The announcement that the city government plans to excavate the Morro do Castelo to make an artificial inlet in Glória provoked a wave of protests, as violent as the undertow, the irreconcilable enemy of the wonderful Beira Mar. The city ordinance to earmark a violently conquered space to the Guanabara Bay was of no use as a mitigating crime of counter-aesthetics : an idea that seemed extravagant in a city that possesses a backdrop of forests and mountains, a huge natural park in comparison to the panoramas of the man-made gardens that are deplorably modest. A city friend, more exalted by anger in the face of a sacrilegious attempt, reduced his indignation to a rigorous maxim, exclaiming: Na bahia não se toca! (One doesn’t mess with the Bay!)

What weighs on a friend of the Guanabara Bay, the truth is that Rio de Janeiro wouldn’t exist if the prohibition of messing with it were a law since the times of Mem de Sá. One can say that the entire lower part of Brazil’s capital is an achievement of our ancestors over mangroves, grottos, swamps, lakes and marshes that covered, 400 years ago, the city where automobiles pass by today.

When the third governor of Brazil, anchoring in the bay in January of 1567, disembarked in the fortified village that the heroic Estácio, his nephew, built between the cliffs of Sugarloaf and the São João hill, he soon thought the hostile cradle and future capital of Brazil should be transported in the laps of the warriors to the hill, initially denominated as São Sebastião, which would be its throne, capital and reliquary for thee and a half centuries.

On the hill overlooking the Coligny fort, the bronze cannons, transported from the ships to the barbarian seafront, stucco fort, dominated the valleys and commanded the bay.

After his valiant nephew was buried, Mem de Sá started the construction of the city at the Piasaba port, near the Santiago stronghold, where the Misericordia church is today. Via the hill’s slope, the first steep and venerable street of the city of S. Sebastião began.

From the top, the navy, the soldiers and the indians, allies of Ararygboia, dug the fort’s canals, from parochial [], from the residence of the Government and the Parliament, walling the citadel with strong [pelissadas?].

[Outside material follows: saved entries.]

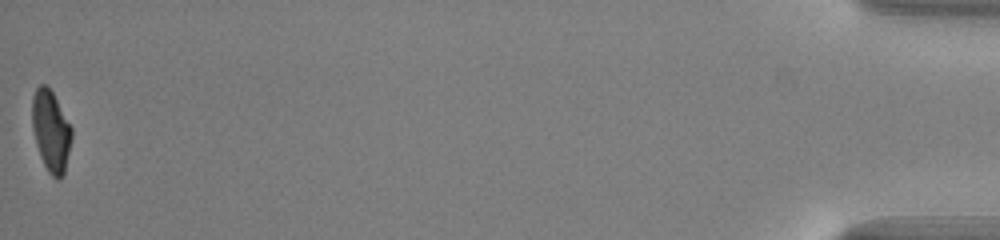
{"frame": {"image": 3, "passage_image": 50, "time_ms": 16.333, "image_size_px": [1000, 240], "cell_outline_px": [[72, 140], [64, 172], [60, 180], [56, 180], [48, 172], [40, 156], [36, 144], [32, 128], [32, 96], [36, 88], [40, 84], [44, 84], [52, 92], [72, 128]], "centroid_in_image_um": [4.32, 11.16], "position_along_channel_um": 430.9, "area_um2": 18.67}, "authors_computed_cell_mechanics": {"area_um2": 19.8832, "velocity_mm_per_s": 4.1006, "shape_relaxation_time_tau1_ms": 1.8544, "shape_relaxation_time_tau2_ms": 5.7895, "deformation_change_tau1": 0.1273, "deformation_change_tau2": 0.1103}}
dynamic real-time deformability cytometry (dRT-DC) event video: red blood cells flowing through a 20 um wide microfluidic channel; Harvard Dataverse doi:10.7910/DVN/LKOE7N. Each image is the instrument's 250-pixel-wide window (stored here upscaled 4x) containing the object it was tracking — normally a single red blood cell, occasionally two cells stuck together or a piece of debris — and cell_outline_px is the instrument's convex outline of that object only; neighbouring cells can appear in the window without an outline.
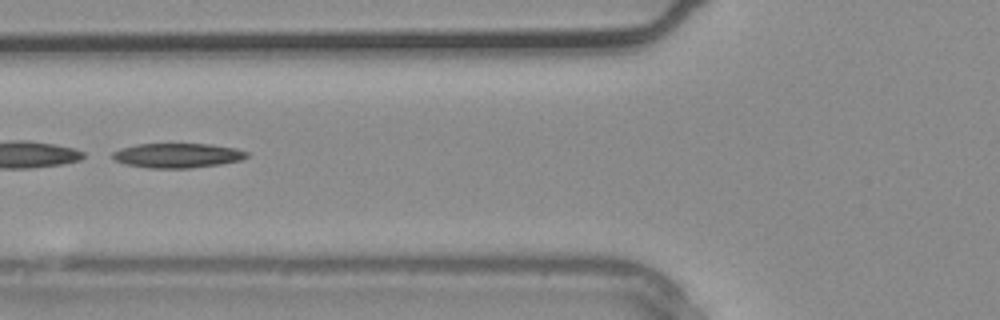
{"species": "common noctule bat (a hibernating species)", "species_latin": "Nyctalus noctula", "temperature_condition": "warm", "stored_images_in_passage": 35, "segment_of_instrument_passage": [2, 2], "camera_frame_rate_fps": 3000, "um_per_image_px": 0.085, "animal": {"sex": "male", "body_mass_g": 20.4}, "frame": {"image": 1, "passage_image": 14, "time_ms": 4.333, "image_size_px": [1000, 320], "cell_outline_px": [[248, 156], [240, 160], [220, 164], [188, 168], [148, 168], [124, 164], [112, 160], [112, 152], [120, 148], [136, 144], [212, 144], [236, 148], [248, 152]], "centroid_in_image_um": [15.04, 13.21], "position_along_channel_um": 110.8, "area_um2": 19.36}}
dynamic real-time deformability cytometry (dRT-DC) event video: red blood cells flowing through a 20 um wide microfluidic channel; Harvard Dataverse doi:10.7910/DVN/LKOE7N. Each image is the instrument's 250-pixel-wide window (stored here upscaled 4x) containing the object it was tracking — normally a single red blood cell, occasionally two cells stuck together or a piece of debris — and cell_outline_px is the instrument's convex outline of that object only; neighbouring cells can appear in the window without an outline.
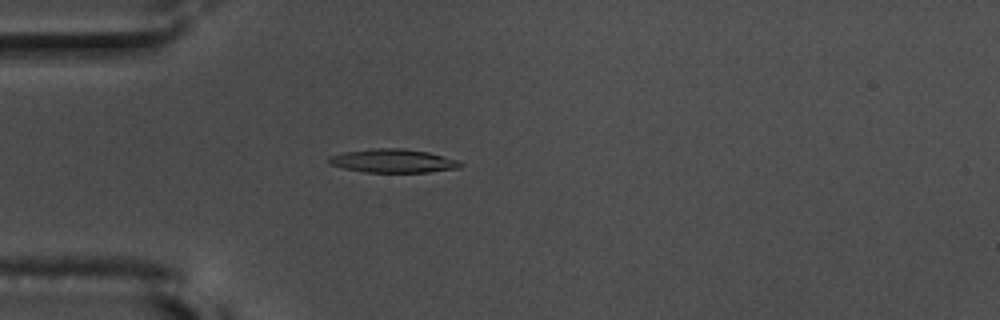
{"species": "common noctule bat (a hibernating species)", "species_latin": "Nyctalus noctula", "temperature_condition": "warm", "stored_images_in_passage": 40, "camera_frame_rate_fps": 3000, "um_per_image_px": 0.085, "animal": {"sex": "male", "body_mass_g": 17.5, "forearm_length_mm": 52.3}, "frame": {"image": 1, "passage_image": 7, "time_ms": 2.0, "image_size_px": [1000, 320], "cell_outline_px": [[464, 164], [460, 168], [428, 172], [364, 172], [344, 168], [328, 164], [328, 156], [344, 152], [372, 148], [404, 148], [428, 152], [460, 160]], "centroid_in_image_um": [33.43, 13.67], "position_along_channel_um": 51.6, "area_um2": 18.26}}
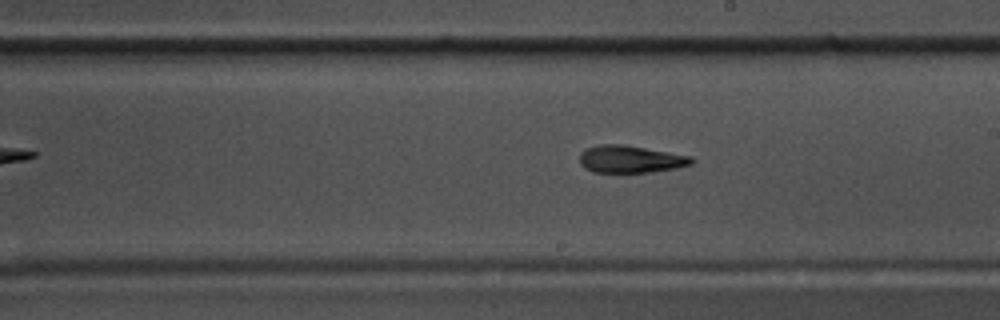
{"frame": {"image": 2, "passage_image": 23, "time_ms": 7.333, "image_size_px": [1000, 320], "cell_outline_px": [[696, 160], [692, 164], [676, 168], [652, 172], [592, 172], [584, 168], [580, 164], [580, 152], [584, 148], [600, 144], [624, 144], [692, 156]], "centroid_in_image_um": [53.58, 13.52], "position_along_channel_um": 235.4, "area_um2": 18.09}, "authors_computed_cell_mechanics": {"area_um2": 17.6868, "velocity_mm_per_s": 3.6549, "shape_relaxation_time_tau1_ms": 8.7096, "shape_relaxation_time_tau2_ms": 5.663, "deformation_change_tau1": 0.2309, "deformation_change_tau2": 0.1745}}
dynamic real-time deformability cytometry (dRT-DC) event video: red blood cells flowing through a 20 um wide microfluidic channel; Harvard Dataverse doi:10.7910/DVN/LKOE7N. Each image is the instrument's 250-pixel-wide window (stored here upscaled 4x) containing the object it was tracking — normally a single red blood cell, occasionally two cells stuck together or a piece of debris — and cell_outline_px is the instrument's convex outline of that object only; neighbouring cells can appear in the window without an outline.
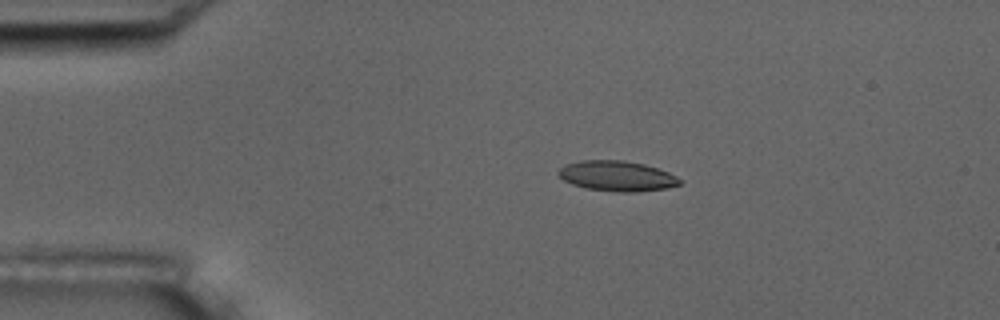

Soon, however, the population felt that the mountain was small for them. Protected by the fort, they started going down the mountain side. Then man’s fight with the water started. At the foot of the hill, an extensive water-filled valley stretched out, which had to be dried out and landfilled. The colonizers and populators had to conquer, palm tree to palm tree, the lands of Rio de Janeiro. There still weren’t any aesthetic champions to defend Guanabara from the sacrilege of the landfills. From a salt water marsh, the inhabitants of S. Sebastião made a city. It was on the first conquered lands near the water that the streets and the maze of alleyways of Misericórdia aligned themselves – currently being demolished – and later Direita do Paço and do Cotovello streets. These formidable ancestors, who didn’t have dredgers nor automotive vehicles to excavate, managed to build, at the spot where they found mud and grottos, the Carmo convent and the S. José church.

They made a nation so that we today could create nationalism.

Among the hills of S. Sebastião (Castello), Carmo (Santo Antonio), Manoel de Brito (S. Bento), Paulo Caieiro (Formiga), Santa Thereza (do Pinto), da Lagoinha (Paula Mattos), Pedro Dias (do Senado) and Desterro (Santa Thereza), a plain of marsh and mangroves stretched out. In the spot where today are the Largo da Carioca and adjacent streets, was the Santo Antonio lagoon. Arcos street was opened on the Pedro Dias swamp. The current street Riachuelo was a trail that gave way from the Desterro to the Sentinella lagoon. Next to the Ajuda convent was the marshy Boqueirão lagoon, that was landfilled by order of the viceroy D. Luiz de Vasconcellos with land from the knoll of the Mangueiras ranch (today’s Largo da Lapa) for construction of the Passeio Público. Viólas street (today Theophilo Ottoni) and all the surrounding opening of streets were marshes fed by the tide. When, in 1600, Antonio Martins Palma and his wife D. Leonor Gonçalves started to build the first church at Candelaria, in fulfilment of vows, the bay waters reached the spot where Primeiro de Março street now is. All the large valleys from Gávea to Engenho Novo were marshes and sandbanks. In the current Largo do Machado was the Carioca lagoon.

Compared with these tenacious builders, who needed to landfill soaked plains so that in them they could improvise a city, government projects seem like simple engineering toys. Mr. Carlos Sampaio intending to landfill the Glória inlet, could invoke the cyclopic public works of those that came before as justification of his desires. Since the foundation of the city man has fought with Guanabara, ripping out land to build churches and houses. And the fight will continue, without truces.

Our grandchildren will see, possibly, avenue Rio Branco extended til Villegaignon. The Passos, the Frontins and the Carlos Sampaios of the future will continue being like our ancestors, destroyers of hills, drainers of lagoons, landfillers of mangroves, conquerors of Guanabara.

To this conclusion one arrives examining any city plan and considering that, based on its geographic situation, by the ampleness of its port and by its demographic conditions, already impossible to correct, Rio de Janeiro will represent in Brazil the corresponding function of New York to the United States. The removal of the capital to the Goias plateau will be imperceptably influential in the solution to the extremely enormous problem that future generations will be faced with. Rio de Janeiro will be, in less than a century, a city with 3 million inhabitants and to accommodate this population and create the conditions in which it can exercise its activities, in accordance with the categorical imperatives of space and time, it’ll be necessary to impose a sacrifice of much of its natural beauty which we defend today, to landfill considerable areas of the liquid plains of Guanabara, to enlarge the scanty valley, still pregnant with knolls and hills.

There would still be time for the city government to entrust the study of the problem of Rio’s transformations to a commission made up of more competent figures of national engineering, adding to this technical commission some architects and artists, and asking them to prepare a project together which would represent an agreement of authorized opinions. Otherwise the future will be sacrificed to mere momentaneous desires and the discussion around each partial project will be renewed.